INFORMATION PROVIDED:
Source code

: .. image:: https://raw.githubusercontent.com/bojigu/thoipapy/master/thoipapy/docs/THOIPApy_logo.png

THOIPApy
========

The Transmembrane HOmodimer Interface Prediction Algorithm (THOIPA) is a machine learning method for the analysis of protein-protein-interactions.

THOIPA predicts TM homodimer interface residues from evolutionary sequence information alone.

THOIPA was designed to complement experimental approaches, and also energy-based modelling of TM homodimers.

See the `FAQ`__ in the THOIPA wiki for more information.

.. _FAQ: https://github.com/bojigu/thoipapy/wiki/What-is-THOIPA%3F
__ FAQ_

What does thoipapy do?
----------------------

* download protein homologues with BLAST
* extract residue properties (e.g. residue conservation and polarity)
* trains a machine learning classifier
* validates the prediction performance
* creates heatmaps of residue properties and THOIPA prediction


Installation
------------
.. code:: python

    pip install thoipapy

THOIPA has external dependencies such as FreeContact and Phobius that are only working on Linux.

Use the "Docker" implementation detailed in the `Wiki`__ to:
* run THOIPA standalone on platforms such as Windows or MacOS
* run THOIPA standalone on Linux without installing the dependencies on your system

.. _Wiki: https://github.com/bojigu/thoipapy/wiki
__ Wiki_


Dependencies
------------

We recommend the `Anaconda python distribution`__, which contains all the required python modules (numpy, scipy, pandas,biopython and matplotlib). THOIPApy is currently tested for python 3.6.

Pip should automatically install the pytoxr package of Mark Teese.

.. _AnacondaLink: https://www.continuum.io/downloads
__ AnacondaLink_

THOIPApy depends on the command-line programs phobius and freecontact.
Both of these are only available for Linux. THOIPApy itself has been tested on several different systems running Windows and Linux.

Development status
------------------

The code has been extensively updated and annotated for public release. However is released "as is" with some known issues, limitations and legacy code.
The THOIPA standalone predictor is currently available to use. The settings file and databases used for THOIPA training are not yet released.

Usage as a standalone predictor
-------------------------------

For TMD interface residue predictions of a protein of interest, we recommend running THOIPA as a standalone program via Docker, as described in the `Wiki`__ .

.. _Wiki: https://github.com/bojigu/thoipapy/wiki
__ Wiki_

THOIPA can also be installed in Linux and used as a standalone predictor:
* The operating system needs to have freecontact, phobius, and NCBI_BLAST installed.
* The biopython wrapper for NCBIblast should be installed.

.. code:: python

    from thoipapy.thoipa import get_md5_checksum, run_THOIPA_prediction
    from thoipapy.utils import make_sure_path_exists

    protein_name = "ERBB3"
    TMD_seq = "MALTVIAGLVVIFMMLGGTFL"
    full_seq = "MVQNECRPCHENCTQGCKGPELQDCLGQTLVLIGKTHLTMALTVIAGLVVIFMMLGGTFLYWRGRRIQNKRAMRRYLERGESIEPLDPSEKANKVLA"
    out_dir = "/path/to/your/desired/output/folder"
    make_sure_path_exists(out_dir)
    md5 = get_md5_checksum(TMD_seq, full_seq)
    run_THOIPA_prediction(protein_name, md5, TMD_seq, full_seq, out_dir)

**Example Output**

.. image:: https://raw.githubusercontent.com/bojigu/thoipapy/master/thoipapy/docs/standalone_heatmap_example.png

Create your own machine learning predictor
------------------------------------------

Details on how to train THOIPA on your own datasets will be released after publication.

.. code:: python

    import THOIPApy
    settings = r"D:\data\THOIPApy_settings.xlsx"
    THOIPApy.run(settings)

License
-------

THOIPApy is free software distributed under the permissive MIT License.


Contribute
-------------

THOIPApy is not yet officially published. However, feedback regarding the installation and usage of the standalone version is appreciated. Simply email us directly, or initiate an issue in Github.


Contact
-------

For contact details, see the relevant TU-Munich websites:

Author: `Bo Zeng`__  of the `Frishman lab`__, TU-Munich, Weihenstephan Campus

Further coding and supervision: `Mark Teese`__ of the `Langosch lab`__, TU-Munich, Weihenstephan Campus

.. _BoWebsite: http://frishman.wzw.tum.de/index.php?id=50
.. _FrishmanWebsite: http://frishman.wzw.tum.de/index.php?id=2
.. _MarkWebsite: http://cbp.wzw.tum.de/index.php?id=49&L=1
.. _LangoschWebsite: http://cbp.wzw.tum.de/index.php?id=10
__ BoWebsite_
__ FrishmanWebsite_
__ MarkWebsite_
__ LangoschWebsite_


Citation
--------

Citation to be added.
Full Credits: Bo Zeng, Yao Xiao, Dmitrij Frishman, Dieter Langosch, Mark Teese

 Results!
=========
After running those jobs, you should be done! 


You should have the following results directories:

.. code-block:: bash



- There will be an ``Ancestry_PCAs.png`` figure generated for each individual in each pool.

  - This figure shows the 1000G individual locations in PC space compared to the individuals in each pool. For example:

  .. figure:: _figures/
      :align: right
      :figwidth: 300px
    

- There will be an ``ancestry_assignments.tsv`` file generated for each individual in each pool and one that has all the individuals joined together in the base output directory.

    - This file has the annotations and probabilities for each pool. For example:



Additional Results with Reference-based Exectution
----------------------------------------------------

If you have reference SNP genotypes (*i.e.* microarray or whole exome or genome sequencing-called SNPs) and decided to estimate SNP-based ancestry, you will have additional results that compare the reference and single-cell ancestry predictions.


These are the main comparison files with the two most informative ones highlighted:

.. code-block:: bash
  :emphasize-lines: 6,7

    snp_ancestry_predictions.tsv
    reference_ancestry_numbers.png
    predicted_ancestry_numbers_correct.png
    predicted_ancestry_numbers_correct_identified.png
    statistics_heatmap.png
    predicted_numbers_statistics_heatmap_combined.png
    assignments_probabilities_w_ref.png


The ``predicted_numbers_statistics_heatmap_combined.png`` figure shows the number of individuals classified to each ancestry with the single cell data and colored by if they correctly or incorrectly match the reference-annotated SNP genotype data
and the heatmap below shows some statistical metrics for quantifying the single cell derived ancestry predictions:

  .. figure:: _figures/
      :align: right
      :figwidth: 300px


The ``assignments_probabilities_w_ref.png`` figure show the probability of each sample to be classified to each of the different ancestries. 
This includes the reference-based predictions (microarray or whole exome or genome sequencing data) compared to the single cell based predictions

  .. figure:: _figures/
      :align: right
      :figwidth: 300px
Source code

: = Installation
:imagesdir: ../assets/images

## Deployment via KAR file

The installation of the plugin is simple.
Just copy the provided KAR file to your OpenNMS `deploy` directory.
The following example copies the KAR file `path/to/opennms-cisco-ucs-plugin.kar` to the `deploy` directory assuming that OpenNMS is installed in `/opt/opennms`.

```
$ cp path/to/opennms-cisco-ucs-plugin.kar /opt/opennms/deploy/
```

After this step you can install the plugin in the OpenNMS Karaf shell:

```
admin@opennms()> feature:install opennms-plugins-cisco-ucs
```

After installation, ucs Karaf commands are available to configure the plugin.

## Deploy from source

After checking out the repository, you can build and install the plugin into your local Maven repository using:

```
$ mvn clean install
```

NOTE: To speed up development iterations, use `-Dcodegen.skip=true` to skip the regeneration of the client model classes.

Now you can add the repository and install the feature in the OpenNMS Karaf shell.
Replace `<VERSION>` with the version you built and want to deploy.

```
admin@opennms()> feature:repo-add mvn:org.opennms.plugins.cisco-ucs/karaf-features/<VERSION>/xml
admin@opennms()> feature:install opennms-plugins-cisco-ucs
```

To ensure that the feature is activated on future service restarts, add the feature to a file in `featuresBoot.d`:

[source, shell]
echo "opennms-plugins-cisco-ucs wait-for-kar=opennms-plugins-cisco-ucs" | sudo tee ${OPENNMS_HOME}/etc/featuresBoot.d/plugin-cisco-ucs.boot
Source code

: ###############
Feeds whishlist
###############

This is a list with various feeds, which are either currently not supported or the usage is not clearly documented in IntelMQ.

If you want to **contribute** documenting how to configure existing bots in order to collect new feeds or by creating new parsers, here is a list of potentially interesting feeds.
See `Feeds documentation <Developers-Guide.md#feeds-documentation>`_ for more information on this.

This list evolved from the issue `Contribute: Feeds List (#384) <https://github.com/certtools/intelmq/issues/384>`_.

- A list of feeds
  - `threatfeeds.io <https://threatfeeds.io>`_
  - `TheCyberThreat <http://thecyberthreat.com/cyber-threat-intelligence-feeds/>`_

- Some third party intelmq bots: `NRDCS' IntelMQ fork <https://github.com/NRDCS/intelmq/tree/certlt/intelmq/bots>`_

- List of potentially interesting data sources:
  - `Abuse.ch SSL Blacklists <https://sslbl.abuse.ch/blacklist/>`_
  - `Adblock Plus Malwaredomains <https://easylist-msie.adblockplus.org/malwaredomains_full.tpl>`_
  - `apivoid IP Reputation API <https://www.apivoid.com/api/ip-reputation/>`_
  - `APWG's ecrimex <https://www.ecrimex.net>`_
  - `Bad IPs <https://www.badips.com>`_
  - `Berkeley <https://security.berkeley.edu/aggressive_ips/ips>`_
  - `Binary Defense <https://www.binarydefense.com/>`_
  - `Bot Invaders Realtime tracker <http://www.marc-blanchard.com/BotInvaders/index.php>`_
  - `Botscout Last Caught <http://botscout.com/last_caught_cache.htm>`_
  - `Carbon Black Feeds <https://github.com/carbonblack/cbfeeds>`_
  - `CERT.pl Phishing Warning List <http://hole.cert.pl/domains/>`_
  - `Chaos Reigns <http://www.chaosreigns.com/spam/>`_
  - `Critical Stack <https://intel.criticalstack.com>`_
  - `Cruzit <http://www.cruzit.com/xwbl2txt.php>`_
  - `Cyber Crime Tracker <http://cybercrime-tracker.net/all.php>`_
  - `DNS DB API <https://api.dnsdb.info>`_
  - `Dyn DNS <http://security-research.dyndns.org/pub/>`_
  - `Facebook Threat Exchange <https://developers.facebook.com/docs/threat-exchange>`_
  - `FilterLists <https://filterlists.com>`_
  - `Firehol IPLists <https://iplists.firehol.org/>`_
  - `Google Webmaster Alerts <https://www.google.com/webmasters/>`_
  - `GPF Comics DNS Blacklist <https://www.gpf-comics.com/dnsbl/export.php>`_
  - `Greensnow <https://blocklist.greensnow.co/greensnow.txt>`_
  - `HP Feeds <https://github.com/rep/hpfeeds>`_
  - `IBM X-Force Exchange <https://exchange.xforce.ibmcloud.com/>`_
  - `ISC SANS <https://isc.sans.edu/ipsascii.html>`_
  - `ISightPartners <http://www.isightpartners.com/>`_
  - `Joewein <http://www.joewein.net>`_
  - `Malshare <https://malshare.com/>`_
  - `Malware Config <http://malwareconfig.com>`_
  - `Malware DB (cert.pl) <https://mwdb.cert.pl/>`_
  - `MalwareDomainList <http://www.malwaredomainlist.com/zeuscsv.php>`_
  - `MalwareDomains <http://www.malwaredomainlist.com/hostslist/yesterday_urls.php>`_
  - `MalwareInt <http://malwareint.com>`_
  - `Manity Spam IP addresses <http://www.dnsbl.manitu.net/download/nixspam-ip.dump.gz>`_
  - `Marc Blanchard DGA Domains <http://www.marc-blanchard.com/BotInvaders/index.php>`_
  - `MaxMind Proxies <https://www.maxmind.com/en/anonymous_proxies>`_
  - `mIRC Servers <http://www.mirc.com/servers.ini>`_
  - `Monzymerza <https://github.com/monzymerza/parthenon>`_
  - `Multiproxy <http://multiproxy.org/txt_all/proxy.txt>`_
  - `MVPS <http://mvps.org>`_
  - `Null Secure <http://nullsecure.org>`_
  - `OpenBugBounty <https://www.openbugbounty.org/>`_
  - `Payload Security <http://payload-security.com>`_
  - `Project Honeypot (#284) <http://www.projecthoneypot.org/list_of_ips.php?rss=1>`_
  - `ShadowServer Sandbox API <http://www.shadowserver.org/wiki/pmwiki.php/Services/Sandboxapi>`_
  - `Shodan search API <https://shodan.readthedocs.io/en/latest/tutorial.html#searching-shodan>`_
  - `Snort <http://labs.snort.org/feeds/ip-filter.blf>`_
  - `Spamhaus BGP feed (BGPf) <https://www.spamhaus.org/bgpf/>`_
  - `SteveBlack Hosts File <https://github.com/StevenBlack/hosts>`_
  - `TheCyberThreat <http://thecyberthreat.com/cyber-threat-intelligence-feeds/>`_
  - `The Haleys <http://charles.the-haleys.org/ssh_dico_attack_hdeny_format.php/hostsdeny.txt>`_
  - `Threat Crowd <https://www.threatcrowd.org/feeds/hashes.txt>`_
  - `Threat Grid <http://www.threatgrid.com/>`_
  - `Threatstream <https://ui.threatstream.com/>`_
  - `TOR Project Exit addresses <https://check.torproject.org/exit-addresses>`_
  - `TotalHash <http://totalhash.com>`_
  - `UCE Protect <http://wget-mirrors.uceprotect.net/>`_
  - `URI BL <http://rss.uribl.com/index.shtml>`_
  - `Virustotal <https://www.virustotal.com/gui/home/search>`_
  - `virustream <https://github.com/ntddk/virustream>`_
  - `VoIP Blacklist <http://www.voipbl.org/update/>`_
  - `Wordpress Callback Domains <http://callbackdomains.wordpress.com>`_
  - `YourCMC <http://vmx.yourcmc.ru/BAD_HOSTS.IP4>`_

WHAT IS REQUIRED:
All lines above from the one with "Now you can" to the one with "If you want", inclusive, should be copied exactly, and no other lines.

RESPONSE BELOW:
Now you can add the repository and install the feature in the OpenNMS Karaf shell.
Replace `<VERSION>` with the version you built and want to deploy.

```
admin@opennms()> feature:repo-add mvn:org.opennms.plugins.cisco-ucs/karaf-features/<VERSION>/xml
admin@opennms()> feature:install opennms-plugins-cisco-ucs
```

To ensure that the feature is activated on future service restarts, add the feature to a file in `featuresBoot.d`:

[source, shell]
echo "opennms-plugins-cisco-ucs wait-for-kar=opennms-plugins-cisco-ucs" | sudo tee ${OPENNMS_HOME}/etc/featuresBoot.d/plugin-cisco-ucs.boot
Source code

: ###############
Feeds whishlist
###############

This is a list with various feeds, which are either currently not supported or the usage is not clearly documented in IntelMQ.

If you want to **contribute** documenting how to configure existing bots in order to collect new feeds or by creating new parsers, here is a list of potentially interesting feeds.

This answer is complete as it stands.